# 9.5.5 Partially Observable Decision Processes

Dimensions: flat, states, infinite horizon, partially observable, stochastic, utility, non-learning, single agent, offline, perfect rationality

A partially observable Markov decision process (POMDP) is a combination of an MDP and a hidden Markov model. Instead of the state being observable, there are partial and/or noisy observations of the state that the agent gets to observe before it has to act.

A POMDP consists of

• $S$, a set of states of the world

• $A$, a set of actions

• $O$, a set of possible observations

• $P(S_{0})$, which gives the probability distribution of the starting state

• $P(S^{\prime}\mid S,A)$, which specifies the dynamics – the probability of getting to state $S^{\prime}$ by doing action $A$ from state $S$

• $R(S,A,S^{\prime})$, which gives the expected reward of starting in state $S$, doing action $A$, and transitioning to state $S^{\prime}$, and

• $P(O\mid S)$, which gives the probability of observing $O$ given the state is $S$.

A finite part of a POMDP can be depicted using the decision diagram as in Figure 9.22.

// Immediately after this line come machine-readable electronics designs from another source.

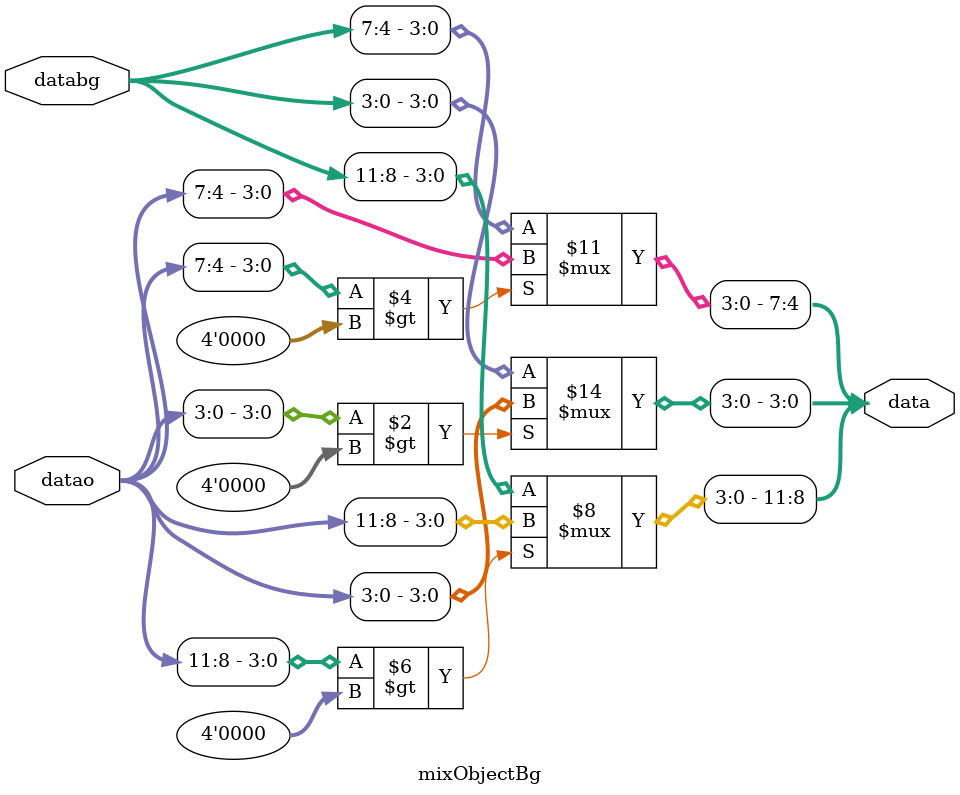
<source format=v>
`timescale 1ns / 1ps


module mixObjectBg(
        input [11:0] databg,
        input [11:0] datao,

        output reg [11:0] data
    );

    always @ (*) begin
        if(datao[3:0] > 4'h0) begin
            data[3:0] = datao[3:0];
        end
        else begin
            data[3:0] = databg[3:0];
        end
    end

    always @ (*) begin
        if(datao[7:4] > 4'h0) begin
            data[7:4] = datao[7:4];
        end
        else begin
            data[7:4] = databg[7:4];
        end
    end

    always @ (*) begin
        if(datao[11:8] > 4'h0) begin
            data[11:8] = datao[11:8];
        end
        else begin
            data[11:8] = databg[11:8];
        end
    end

endmodule

</source>
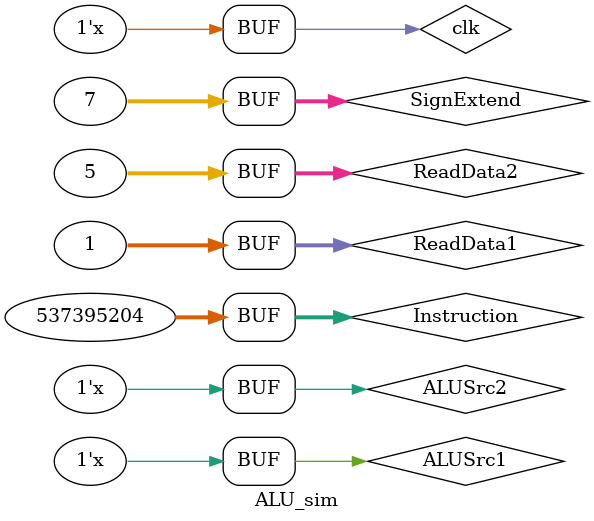
<source format=v>
`timescale 1ns / 1ps


module ALU_sim;
    reg ALUSrc1;
    reg ALUSrc2;
    reg [31:0] ReadData1;
    reg [31:0] Instruction;
    reg [31:0] ReadData2;
    reg [31:0] SignExtend;
    reg clk;
    
    wire [31:0] ALUInput1;
    wire [31:0] ALUInput2;
    wire [3:0] ALUControl;
    wire [31:0] Result;
    wire Zero;
    
    initial begin
    clk = 0;
    ALUSrc1 = 0;
    ALUSrc2 = 0;
    ReadData1 = 32'b00000000000000000000000000000001;
    Instruction = 32'b00100000000010000000000000000100;
    ReadData2 = 32'b00000000000000000000000000000101;
    SignExtend = 32'b00000000000000000000000000000111;
    //ALUControl = 4'b0000;
    end
    
    
    always #10 begin
    ALUSrc1 = ALUSrc1 + 1;
    ALUSrc2 = ALUSrc2 + 1;
    clk = ~ clk;
    end
    
    //always #30 begin
    //ALUControl = ALUControl + 1;
    //end
    
    ALUControlUnit ALUControl_test(Instruction, ALUControl);
    BeforeALU BALU_test(ALUSrc1, ALUSrc2, ReadData1, Instruction, ReadData2, SignExtend, ALUInput1, ALUInput2);
    ALU ALU_test(clk,ALUControl, ALUInput1, ALUInput2, Result, Zero);
    
endmodule

</source>
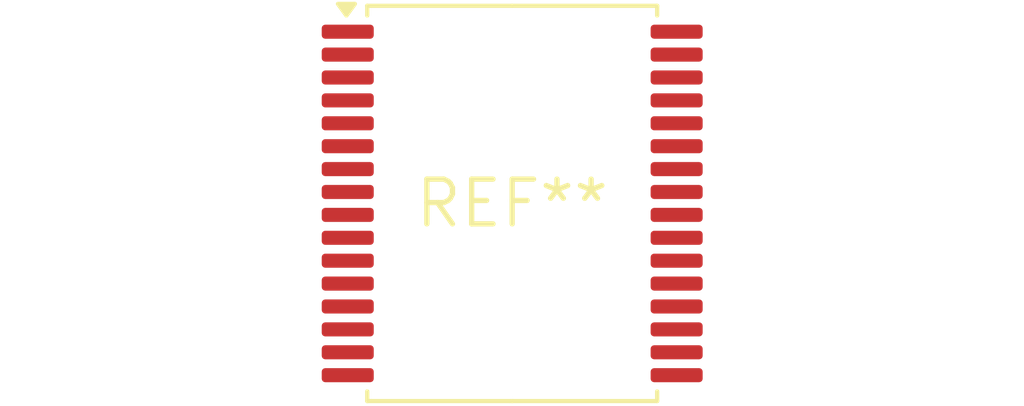
<source format=kicad_pcb>
(kicad_pcb (version 20240108) (generator pcbnew)

  (general
    (thickness 1.6)
  )

  (paper "A4")
  (layers
    (0 "F.Cu" signal)
    (31 "B.Cu" signal)
    (32 "B.Adhes" user "B.Adhesive")
    (33 "F.Adhes" user "F.Adhesive")
    (34 "B.Paste" user)
    (35 "F.Paste" user)
    (36 "B.SilkS" user "B.Silkscreen")
    (37 "F.SilkS" user "F.Silkscreen")
    (38 "B.Mask" user)
    (39 "F.Mask" user)
    (40 "Dwgs.User" user "User.Drawings")
    (41 "Cmts.User" user "User.Comments")
    (42 "Eco1.User" user "User.Eco1")
    (43 "Eco2.User" user "User.Eco2")
    (44 "Edge.Cuts" user)
    (45 "Margin" user)
    (46 "B.CrtYd" user "B.Courtyard")
    (47 "F.CrtYd" user "F.Courtyard")
    (48 "B.Fab" user)
    (49 "F.Fab" user)
    (50 "User.1" user)
    (51 "User.2" user)
    (52 "User.3" user)
    (53 "User.4" user)
    (54 "User.5" user)
    (55 "User.6" user)
    (56 "User.7" user)
    (57 "User.8" user)
    (58 "User.9" user)
  )

  (setup
    (pad_to_mask_clearance 0)
    (pcbplotparams
      (layerselection 0x00010fc_ffffffff)
      (plot_on_all_layers_selection 0x0000000_00000000)
      (disableapertmacros false)
      (usegerberextensions false)
      (usegerberattributes false)
      (usegerberadvancedattributes false)
      (creategerberjobfile false)
      (dashed_line_dash_ratio 12.000000)
      (dashed_line_gap_ratio 3.000000)
      (svgprecision 4)
      (plotframeref false)
      (viasonmask false)
      (mode 1)
      (useauxorigin false)
      (hpglpennumber 1)
      (hpglpenspeed 20)
      (hpglpendiameter 15.000000)
      (dxfpolygonmode false)
      (dxfimperialunits false)
      (dxfusepcbnewfont false)
      (psnegative false)
      (psa4output false)
      (plotreference false)
      (plotvalue false)
      (plotinvisibletext false)
      (sketchpadsonfab false)
      (subtractmaskfromsilk false)
      (outputformat 1)
      (mirror false)
      (drillshape 1)
      (scaleselection 1)
      (outputdirectory "")
    )
  )

  (net 0 "")

  (footprint "TSSOP-32_8x11mm_P0.65mm" (layer "F.Cu") (at 0 0))

)

</source>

There are three main ways to approach the problem of computing the optimal policy for a POMDP:

• Solve the associated dynamic decision network using variable elimination for decision networks (Figure 9.13, extended to include discounted rewards). The policy created is a function of the history of the agent. The problem with this approach is that the history is unbounded, and the size of a policy is exponential in the length of the history. This only works when the history is short or is deliberately cut short.

• Make the policy a function of the belief state – a probability distribution over the states. Maintaining the belief state is the problem of filtering. The problem with this approach is that, with $n$ states, the set of belief states is an $(n-1)$-dimensional real space. However, because the value of a sequence of actions only depends on the states, the expected value is a linear function of the values of the states. Because plans can be conditional on observations, and we only consider optimal actions for any belief state, the optimal policy for any finite look-ahead, is piecewise linear and convex.

• Search over the space of controllers for the best controller. Thus, the agent searches over what to remember and what to do based on its belief state and observations. Note that the first two proposals are instances of this approach: the agent remembers all of its history or the agent has a belief state that is a probability distribution over possible states. In general, the agent may want to remember some parts of its history but have probabilities over some other features. Because it is unconstrained over what to remember, the search space is enormous.